> _Prompt_
Hand back all of the records exactly as they read.
>>>
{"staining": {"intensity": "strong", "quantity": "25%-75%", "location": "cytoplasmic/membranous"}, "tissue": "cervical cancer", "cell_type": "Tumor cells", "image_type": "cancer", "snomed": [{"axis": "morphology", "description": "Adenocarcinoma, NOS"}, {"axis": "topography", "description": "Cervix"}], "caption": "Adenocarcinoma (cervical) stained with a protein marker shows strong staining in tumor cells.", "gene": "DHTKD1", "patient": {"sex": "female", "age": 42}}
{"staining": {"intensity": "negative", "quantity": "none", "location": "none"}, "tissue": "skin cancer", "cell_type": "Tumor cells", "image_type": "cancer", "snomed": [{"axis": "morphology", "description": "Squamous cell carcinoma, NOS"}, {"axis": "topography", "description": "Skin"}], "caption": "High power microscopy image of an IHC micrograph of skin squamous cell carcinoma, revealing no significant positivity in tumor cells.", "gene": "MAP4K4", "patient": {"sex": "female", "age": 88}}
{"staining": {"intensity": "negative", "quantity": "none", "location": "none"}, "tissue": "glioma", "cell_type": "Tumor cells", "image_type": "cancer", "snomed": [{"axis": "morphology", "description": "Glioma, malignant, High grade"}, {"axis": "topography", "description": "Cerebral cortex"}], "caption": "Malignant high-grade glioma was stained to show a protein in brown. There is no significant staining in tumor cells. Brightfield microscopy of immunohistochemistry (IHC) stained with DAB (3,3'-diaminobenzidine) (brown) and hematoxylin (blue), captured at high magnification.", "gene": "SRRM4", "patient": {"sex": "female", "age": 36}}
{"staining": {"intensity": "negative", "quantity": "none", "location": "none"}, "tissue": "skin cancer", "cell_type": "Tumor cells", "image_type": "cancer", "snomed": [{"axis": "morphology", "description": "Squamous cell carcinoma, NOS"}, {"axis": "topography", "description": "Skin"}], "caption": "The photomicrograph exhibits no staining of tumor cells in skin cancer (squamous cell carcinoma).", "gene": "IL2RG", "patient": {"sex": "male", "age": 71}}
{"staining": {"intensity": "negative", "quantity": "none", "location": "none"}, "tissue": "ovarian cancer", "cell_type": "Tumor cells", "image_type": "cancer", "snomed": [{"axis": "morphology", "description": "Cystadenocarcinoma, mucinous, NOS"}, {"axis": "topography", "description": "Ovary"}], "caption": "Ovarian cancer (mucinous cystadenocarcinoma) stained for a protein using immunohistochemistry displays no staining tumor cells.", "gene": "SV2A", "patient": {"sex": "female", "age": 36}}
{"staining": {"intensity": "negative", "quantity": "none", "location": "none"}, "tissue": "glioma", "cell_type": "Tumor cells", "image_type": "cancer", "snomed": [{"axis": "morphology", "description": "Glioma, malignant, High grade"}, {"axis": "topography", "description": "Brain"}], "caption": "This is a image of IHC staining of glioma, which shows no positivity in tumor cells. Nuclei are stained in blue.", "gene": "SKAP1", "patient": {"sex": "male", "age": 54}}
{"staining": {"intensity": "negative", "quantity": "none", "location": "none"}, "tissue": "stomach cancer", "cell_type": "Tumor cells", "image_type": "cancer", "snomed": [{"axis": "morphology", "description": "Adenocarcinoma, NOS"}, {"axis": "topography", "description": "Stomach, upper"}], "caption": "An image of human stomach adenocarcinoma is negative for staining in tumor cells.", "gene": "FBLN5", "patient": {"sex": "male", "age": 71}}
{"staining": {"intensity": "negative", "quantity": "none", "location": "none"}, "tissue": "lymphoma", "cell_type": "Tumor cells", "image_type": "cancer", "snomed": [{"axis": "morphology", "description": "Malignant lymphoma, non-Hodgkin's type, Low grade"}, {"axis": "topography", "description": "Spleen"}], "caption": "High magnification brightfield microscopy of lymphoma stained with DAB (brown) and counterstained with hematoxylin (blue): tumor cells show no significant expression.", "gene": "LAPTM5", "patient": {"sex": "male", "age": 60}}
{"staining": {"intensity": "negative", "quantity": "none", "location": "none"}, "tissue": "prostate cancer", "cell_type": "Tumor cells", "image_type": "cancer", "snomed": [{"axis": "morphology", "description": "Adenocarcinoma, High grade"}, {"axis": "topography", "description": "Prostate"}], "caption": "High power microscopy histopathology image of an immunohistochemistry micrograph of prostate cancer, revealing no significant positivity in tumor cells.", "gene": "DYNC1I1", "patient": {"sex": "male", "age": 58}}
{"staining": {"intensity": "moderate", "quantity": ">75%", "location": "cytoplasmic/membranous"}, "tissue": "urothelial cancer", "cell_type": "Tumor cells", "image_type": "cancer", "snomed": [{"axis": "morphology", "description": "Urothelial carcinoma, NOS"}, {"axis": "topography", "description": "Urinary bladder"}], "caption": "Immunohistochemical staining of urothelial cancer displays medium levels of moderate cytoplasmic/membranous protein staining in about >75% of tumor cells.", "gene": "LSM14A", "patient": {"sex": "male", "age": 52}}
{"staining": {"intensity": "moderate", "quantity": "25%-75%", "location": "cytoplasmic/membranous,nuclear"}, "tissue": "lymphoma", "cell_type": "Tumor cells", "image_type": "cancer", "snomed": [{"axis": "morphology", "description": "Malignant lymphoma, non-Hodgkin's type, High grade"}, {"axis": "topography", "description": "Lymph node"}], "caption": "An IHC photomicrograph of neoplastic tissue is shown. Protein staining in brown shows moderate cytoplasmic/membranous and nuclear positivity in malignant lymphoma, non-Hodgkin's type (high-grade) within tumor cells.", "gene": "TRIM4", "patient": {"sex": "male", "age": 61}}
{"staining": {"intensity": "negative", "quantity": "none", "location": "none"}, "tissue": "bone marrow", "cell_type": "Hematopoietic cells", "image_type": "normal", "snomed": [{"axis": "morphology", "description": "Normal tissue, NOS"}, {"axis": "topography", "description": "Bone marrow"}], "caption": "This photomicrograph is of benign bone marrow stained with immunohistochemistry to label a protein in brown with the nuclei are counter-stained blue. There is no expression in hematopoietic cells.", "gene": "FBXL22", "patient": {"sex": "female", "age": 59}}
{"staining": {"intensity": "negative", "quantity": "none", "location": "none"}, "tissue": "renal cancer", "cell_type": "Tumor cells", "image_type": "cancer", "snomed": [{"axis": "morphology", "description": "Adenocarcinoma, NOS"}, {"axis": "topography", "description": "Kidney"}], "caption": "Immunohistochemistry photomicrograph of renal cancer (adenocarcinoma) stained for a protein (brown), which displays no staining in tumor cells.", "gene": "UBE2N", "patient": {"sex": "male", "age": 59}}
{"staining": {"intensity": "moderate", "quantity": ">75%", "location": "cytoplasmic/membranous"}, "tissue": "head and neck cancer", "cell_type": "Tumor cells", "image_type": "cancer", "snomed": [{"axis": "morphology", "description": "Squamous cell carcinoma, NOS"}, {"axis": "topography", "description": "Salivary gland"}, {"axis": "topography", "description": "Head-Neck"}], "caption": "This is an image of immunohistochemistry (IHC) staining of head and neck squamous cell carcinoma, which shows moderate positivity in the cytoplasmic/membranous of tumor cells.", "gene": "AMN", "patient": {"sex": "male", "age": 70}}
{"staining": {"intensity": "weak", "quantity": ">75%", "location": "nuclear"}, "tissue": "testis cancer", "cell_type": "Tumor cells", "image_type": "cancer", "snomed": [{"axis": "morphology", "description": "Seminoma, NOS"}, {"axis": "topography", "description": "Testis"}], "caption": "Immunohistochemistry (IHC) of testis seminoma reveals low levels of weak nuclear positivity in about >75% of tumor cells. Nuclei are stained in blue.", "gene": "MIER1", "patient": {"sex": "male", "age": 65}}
<<<
> _Task output_
{"staining": {"intensity": "strong", "quantity": "25%-75%", "location": "cytoplasmic/membranous"}, "tissue": "cervical cancer", "cell_type": "Tumor cells", "image_type": "cancer", "snomed": [{"axis": "morphology", "description": "Adenocarcinoma, NOS"}, {"axis": "topography", "description": "Cervix"}], "caption": "Adenocarcinoma (cervical) stained with a protein marker shows strong staining in tumor cells.", "gene": "DHTKD1", "patient": {"sex": "female", "age": 42}}
{"staining": {"intensity": "negative", "quantity": "none", "location": "none"}, "tissue": "skin cancer", "cell_type": "Tumor cells", "image_type": "cancer", "snomed": [{"axis": "morphology", "description": "Squamous cell carcinoma, NOS"}, {"axis": "topography", "description": "Skin"}], "caption": "High power microscopy image of an IHC micrograph of skin squamous cell carcinoma, revealing no significant positivity in tumor cells.", "gene": "MAP4K4", "patient": {"sex": "female", "age": 88}}
{"staining": {"intensity": "negative", "quantity": "none", "location": "none"}, "tissue": "glioma", "cell_type": "Tumor cells", "image_type": "cancer", "snomed": [{"axis": "morphology", "description": "Glioma, malignant, High grade"}, {"axis": "topography", "description": "Cerebral cortex"}], "caption": "Malignant high-grade glioma was stained to show a protein in brown. There is no significant staining in tumor cells. Brightfield microscopy of immunohistochemistry (IHC) stained with DAB (3,3'-diaminobenzidine) (brown) and hematoxylin (blue), captured at high magnification.", "gene": "SRRM4", "patient": {"sex": "female", "age": 36}}
{"staining": {"intensity": "negative", "quantity": "none", "location": "none"}, "tissue": "skin cancer", "cell_type": "Tumor cells", "image_type": "cancer", "snomed": [{"axis": "morphology", "description": "Squamous cell carcinoma, NOS"}, {"axis": "topography", "description": "Skin"}], "caption": "The photomicrograph exhibits no staining of tumor cells in skin cancer (squamous cell carcinoma).", "gene": "IL2RG", "patient": {"sex": "male", "age": 71}}
{"staining": {"intensity": "negative", "quantity": "none", "location": "none"}, "tissue": "ovarian cancer", "cell_type": "Tumor cells", "image_type": "cancer", "snomed": [{"axis": "morphology", "description": "Cystadenocarcinoma, mucinous, NOS"}, {"axis": "topography", "description": "Ovary"}], "caption": "Ovarian cancer (mucinous cystadenocarcinoma) stained for a protein using immunohistochemistry displays no staining tumor cells.", "gene": "SV2A", "patient": {"sex": "female", "age": 36}}
{"staining": {"intensity": "negative", "quantity": "none", "location": "none"}, "tissue": "glioma", "cell_type": "Tumor cells", "image_type": "cancer", "snomed": [{"axis": "morphology", "description": "Glioma, malignant, High grade"}, {"axis": "topography", "description": "Brain"}], "caption": "This is a image of IHC staining of glioma, which shows no positivity in tumor cells. Nuclei are stained in blue.", "gene": "SKAP1", "patient": {"sex": "male", "age": 54}}
{"staining": {"intensity": "negative", "quantity": "none", "location": "none"}, "tissue": "stomach cancer", "cell_type": "Tumor cells", "image_type": "cancer", "snomed": [{"axis": "morphology", "description": "Adenocarcinoma, NOS"}, {"axis": "topography", "description": "Stomach, upper"}], "caption": "An image of human stomach adenocarcinoma is negative for staining in tumor cells.", "gene": "FBLN5", "patient": {"sex": "male", "age": 71}}
{"staining": {"intensity": "negative", "quantity": "none", "location": "none"}, "tissue": "lymphoma", "cell_type": "Tumor cells", "image_type": "cancer", "snomed": [{"axis": "morphology", "description": "Malignant lymphoma, non-Hodgkin's type, Low grade"}, {"axis": "topography", "description": "Spleen"}], "caption": "High magnification brightfield microscopy of lymphoma stained with DAB (brown) and counterstained with hematoxylin (blue): tumor cells show no significant expression.", "gene": "LAPTM5", "patient": {"sex": "male", "age": 60}}
{"staining": {"intensity": "negative", "quantity": "none", "location": "none"}, "tissue": "prostate cancer", "cell_type": "Tumor cells", "image_type": "cancer", "snomed": [{"axis": "morphology", "description": "Adenocarcinoma, High grade"}, {"axis": "topography", "description": "Prostate"}], "caption": "High power microscopy histopathology image of an immunohistochemistry micrograph of prostate cancer, revealing no significant positivity in tumor cells.", "gene": "DYNC1I1", "patient": {"sex": "male", "age": 58}}
{"staining": {"intensity": "moderate", "quantity": ">75%", "location": "cytoplasmic/membranous"}, "tissue": "urothelial cancer", "cell_type": "Tumor cells", "image_type": "cancer", "snomed": [{"axis": "morphology", "description": "Urothelial carcinoma, NOS"}, {"axis": "topography", "description": "Urinary bladder"}], "caption": "Immunohistochemical staining of urothelial cancer displays medium levels of moderate cytoplasmic/membranous protein staining in about >75% of tumor cells.", "gene": "LSM14A", "patient": {"sex": "male", "age": 52}}
{"staining": {"intensity": "moderate", "quantity": "25%-75%", "location": "cytoplasmic/membranous,nuclear"}, "tissue": "lymphoma", "cell_type": "Tumor cells", "image_type": "cancer", "snomed": [{"axis": "morphology", "description": "Malignant lymphoma, non-Hodgkin's type, High grade"}, {"axis": "topography", "description": "Lymph node"}], "caption": "An IHC photomicrograph of neoplastic tissue is shown. Protein staining in brown shows moderate cytoplasmic/membranous and nuclear positivity in malignant lymphoma, non-Hodgkin's type (high-grade) within tumor cells.", "gene": "TRIM4", "patient": {"sex": "male", "age": 61}}
{"staining": {"intensity": "negative", "quantity": "none", "location": "none"}, "tissue": "bone marrow", "cell_type": "Hematopoietic cells", "image_type": "normal", "snomed": [{"axis": "morphology", "description": "Normal tissue, NOS"}, {"axis": "topography", "description": "Bone marrow"}], "caption": "This photomicrograph is of benign bone marrow stained with immunohistochemistry to label a protein in brown with the nuclei are counter-stained blue. There is no expression in hematopoietic cells.", "gene": "FBXL22", "patient": {"sex": "female", "age": 59}}
{"staining": {"intensity": "negative", "quantity": "none", "location": "none"}, "tissue": "renal cancer", "cell_type": "Tumor cells", "image_type": "cancer", "snomed": [{"axis": "morphology", "description": "Adenocarcinoma, NOS"}, {"axis": "topography", "description": "Kidney"}], "caption": "Immunohistochemistry photomicrograph of renal cancer (adenocarcinoma) stained for a protein (brown), which displays no staining in tumor cells.", "gene": "UBE2N", "patient": {"sex": "male", "age": 59}}
{"staining": {"intensity": "moderate", "quantity": ">75%", "location": "cytoplasmic/membranous"}, "tissue": "head and neck cancer", "cell_type": "Tumor cells", "image_type": "cancer", "snomed": [{"axis": "morphology", "description": "Squamous cell carcinoma, NOS"}, {"axis": "topography", "description": "Salivary gland"}, {"axis": "topography", "description": "Head-Neck"}], "caption": "This is an image of immunohistochemistry (IHC) staining of head and neck squamous cell carcinoma, which shows moderate positivity in the cytoplasmic/membranous of tumor cells.", "gene": "AMN", "patient": {"sex": "male", "age": 70}}
{"staining": {"intensity": "weak", "quantity": ">75%", "location": "nuclear"}, "tissue": "testis cancer", "cell_type": "Tumor cells", "image_type": "cancer", "snomed": [{"axis": "morphology", "description": "Seminoma, NOS"}, {"axis": "topography", "description": "Testis"}], "caption": "Immunohistochemistry (IHC) of testis seminoma reveals low levels of weak nuclear positivity in about >75% of tumor cells. Nuclei are stained in blue.", "gene": "MIER1", "patient": {"sex": "male", "age": 65}}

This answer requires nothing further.